The Indian-origin minister has put her personal political heft behind the initiative as it emerged that she had issued a “ministerial direction” to push the plan ahead as a means to tackle people smugglers and criminal gangs. However, the plan has attracted strong criticism from senior religious leaders such as the Archbishop of Canterbury and also some members of Parliament from within the governing Conservative Party.

“We are taking bold and innovative steps and it’s surprising that those institutions that criticise the plans fail to offer their own solutions,” Ms Patel writes in The Times, in a joint article with Rwandan Foreign Minister Vincent Biruta.

“Allowing this suffering to continue is no longer an option for any humanitarian nation,” they add.

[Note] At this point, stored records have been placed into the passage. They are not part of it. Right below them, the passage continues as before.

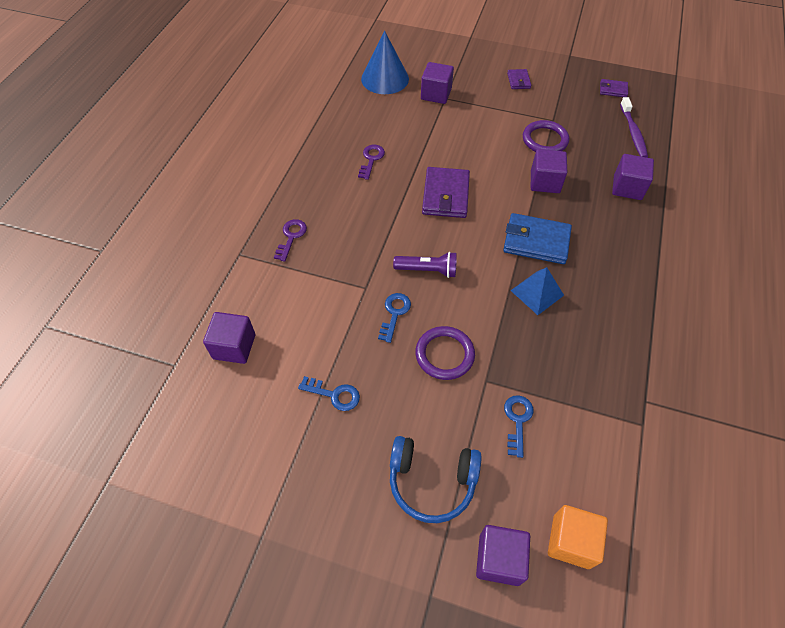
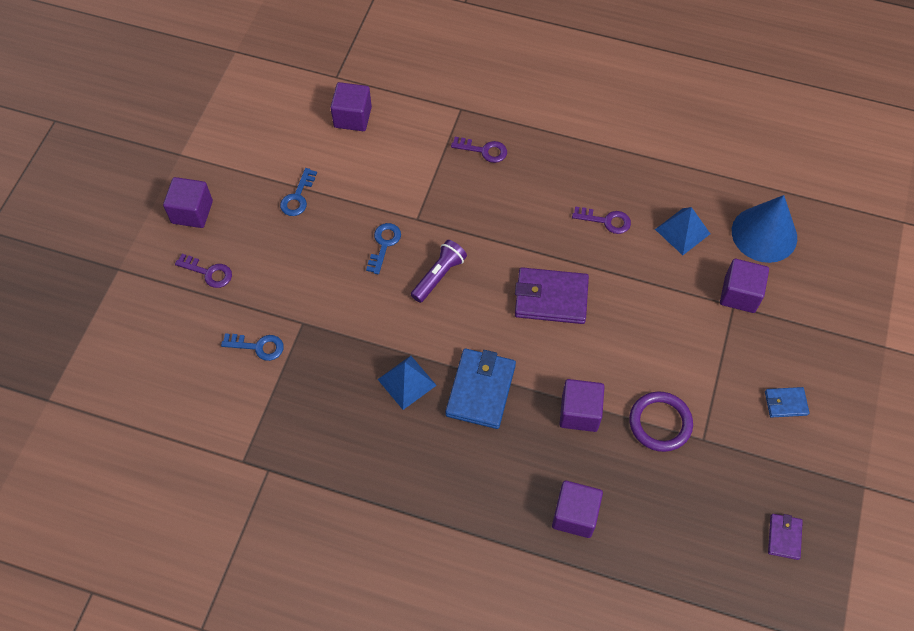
camera: 90 degrees right, 5 degrees up
blue key [378,293,411,343] -> blue key turned 90 degrees counterclockwise [366,223,401,274]
blue headphones [390,436,482,523] -> purple key [175,254,232,288]
purple flashlight [393,252,457,278] -> purple flashlight turned 150 degrees counterclockwise [411,240,467,303]
purple ring [415,326,475,380] -> none
purple cube [476,525,530,586] -> purple cube moved to [163,177,213,228]
purple wallet [507,69,531,89] -> blue wallet [765,387,809,418]
orange cube [548,505,608,569] -> none
purple toothbrush [620,97,648,158] -> none
none -> blue pyramid [655,207,710,255]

Over the weekend, Archbishop of Canterbury Justin Welby accused the government of “subcontracting our responsibilities” and saying it cannot “stand the judgment of God”. He was joined by the Archbishop of York, Stephen Cottrell, who said the policy was “depressing and distressing”, adding: “We can do better than this.” They are joined by several refugee charities and Opposition MPs, who are also concerned about the plan being “unworkable”.

Among the concerns voiced include Rwanda’s own human rights record, but in their joint article, Ms Patel and Mr Biruta said Rwanda “ranks as one of the world’s safest countries” and has already accommodated 130,000 refugees from multiple countries.

The scheme, dubbed a world-first partnership of its kind, was announced by British Prime Minister Boris Johnson last week. It will see migrants who make dangerous or illegal journeys, such as by small boat or hidden in lorries, being relocated for their asylum claim to be processed in Rwanda. Those whose claims are accepted will then be supported to build a new life in what the UK described as one of the fastest-growing economies.  

Under the partnership, the UK is investing 120 million pounds into the economic development and growth of Rwanda. Funding will also be provided to support the delivery of asylum operations, accommodation and integration, similar to the costs incurred in the UK for these services. 

“We have signed a world-leading Migration Partnership with Rwanda which can see those arriving dangerously, illegally or unnecessarily into the UK relocated to have their claims for asylum considered and, if recognised as refugees, to build their lives there,” Ms Patel said during a visit to the Rwandan capital of Kigali last week.

“This will help break the people smugglers’ business model and prevent loss of life, while ensuring protection for the genuinely vulnerable,” she said.

The scheme will initially focus mainly on single men arriving in the UK on small boats from across the English Channel or hidden in lorries. The UK government has warned that the crisis of illegal immigration through such dangerous routes has hit dangerous levels, with over 28,000 migrants crossing the Channel last year alone.